Work required ▸
Resume the court's analysis of the late expert report, starting right after its last sentence.

Source passage ▸
**********

III. Analysis
[8] Rule 53.03(1) of the Rules of Civil Procedure requires expert reports to be served not less than 90 days before the pretrial conference. Rule 53.03(2) requires responding reports to be served not less than 60 days before the pretrial conference. Since the onus in a civil lawsuit is on the plaintiff to prove their case, the 90-day deadline applies to the plaintiff: Ward v. Wright, 2024 ONSC 2701, para. 20.
[9] In the case before the court, the plaintiff’s expert report was served 45 days before the pretrial date.
[10] The plaintiff moves under Rule 53.03(4), which permits the time provided for service of a report to be extended or abridged by the court.
[11] Plaintiff counsel submits that GRH served its report without complying with Rule 53.03(2.2), which states that, within 60 days after the action is set down for trial, the parties shall agree to a schedule setting out dates for the service of expert reports. However, there is no motion before the court seeking to disallow GRH from relying on their expert report because they failed to comply with this rule. I therefore decline to decide this issue.
[12] The defendant argues that the recent changes to the rules were intended to prevent exactly what has happened in this case: the late delivery of an expert report to which the opposing party has no opportunity to respond failing an adjournment of the trial and the costs associated with same. It is submitted that to grant the relief sought by the plaintiff on this motion would be to render the rule meaningless given that there is no good explanation for the late delivery of the report.

**********

[Saved data entries]
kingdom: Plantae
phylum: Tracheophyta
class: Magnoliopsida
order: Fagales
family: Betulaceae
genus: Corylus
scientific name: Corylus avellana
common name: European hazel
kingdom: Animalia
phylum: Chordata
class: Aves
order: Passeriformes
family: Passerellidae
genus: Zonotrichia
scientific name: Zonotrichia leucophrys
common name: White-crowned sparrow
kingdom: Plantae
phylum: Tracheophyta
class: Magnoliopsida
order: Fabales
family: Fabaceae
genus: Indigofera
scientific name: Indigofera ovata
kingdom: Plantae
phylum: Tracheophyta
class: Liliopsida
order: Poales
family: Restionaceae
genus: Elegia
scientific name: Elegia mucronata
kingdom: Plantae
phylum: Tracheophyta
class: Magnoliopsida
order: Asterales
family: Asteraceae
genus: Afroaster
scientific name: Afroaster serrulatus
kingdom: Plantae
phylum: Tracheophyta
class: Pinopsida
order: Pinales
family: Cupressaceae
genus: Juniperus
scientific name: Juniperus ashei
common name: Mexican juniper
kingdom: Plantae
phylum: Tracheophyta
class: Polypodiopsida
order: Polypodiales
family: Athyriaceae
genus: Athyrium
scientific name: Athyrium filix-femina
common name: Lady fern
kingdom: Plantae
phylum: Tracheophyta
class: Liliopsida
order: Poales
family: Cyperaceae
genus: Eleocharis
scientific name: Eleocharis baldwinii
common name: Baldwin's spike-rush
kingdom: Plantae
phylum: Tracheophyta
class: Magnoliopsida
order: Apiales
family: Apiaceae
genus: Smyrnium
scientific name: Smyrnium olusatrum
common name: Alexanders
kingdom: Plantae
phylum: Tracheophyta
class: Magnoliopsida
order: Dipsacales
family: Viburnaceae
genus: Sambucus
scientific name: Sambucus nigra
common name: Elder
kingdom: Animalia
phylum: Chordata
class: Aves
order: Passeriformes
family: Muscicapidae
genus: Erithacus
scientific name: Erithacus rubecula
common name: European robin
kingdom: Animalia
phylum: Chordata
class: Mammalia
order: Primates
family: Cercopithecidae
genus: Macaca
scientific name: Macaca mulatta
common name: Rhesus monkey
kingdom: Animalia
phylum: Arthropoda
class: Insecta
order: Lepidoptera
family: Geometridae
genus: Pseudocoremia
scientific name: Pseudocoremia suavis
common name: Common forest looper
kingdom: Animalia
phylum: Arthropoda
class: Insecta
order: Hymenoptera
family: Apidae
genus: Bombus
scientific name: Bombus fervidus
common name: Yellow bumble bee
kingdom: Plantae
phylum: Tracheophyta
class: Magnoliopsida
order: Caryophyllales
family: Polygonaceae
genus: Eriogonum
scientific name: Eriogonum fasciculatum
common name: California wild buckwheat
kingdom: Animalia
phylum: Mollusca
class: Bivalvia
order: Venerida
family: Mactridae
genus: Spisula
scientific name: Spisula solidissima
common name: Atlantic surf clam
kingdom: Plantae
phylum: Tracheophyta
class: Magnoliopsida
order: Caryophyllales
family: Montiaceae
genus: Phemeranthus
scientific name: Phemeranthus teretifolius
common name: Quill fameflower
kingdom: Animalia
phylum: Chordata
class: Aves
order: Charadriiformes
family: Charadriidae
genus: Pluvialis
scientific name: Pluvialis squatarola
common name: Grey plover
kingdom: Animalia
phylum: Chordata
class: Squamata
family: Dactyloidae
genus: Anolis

**********

Response ▸
[13] The Statement of Claim alleges that GRH had a duty to provide proper care in a safe environment and failed in that duty; that GRH owed her a duty of care and that it breached the standard of care. The appropriateness of nursing care requires an analysis of professional standards of practice, which is outside the purview of triers of fact. Expert evidence is necessary in this type of case.
[14] Prior to receiving the defence expert report, the plaintiff was prepared to go to trial without a standard of care expert report. The plaintiff states that their expert report did not become necessary until the defence report was served.
[15] An abridgment of time may be granted under Rule 53.03(4)(b) if there is a reasonable explanation for the failure to comply with the rules: Rule 53.08(1)(a). In this case, the claim for medical/professional negligence and the issue of the professional standard of care of GRH was raised in the Statement of Claim. This was not a new issue raised by the defendant’s expert report. There is no reasonable explanation why the plaintiff’s report was served so late.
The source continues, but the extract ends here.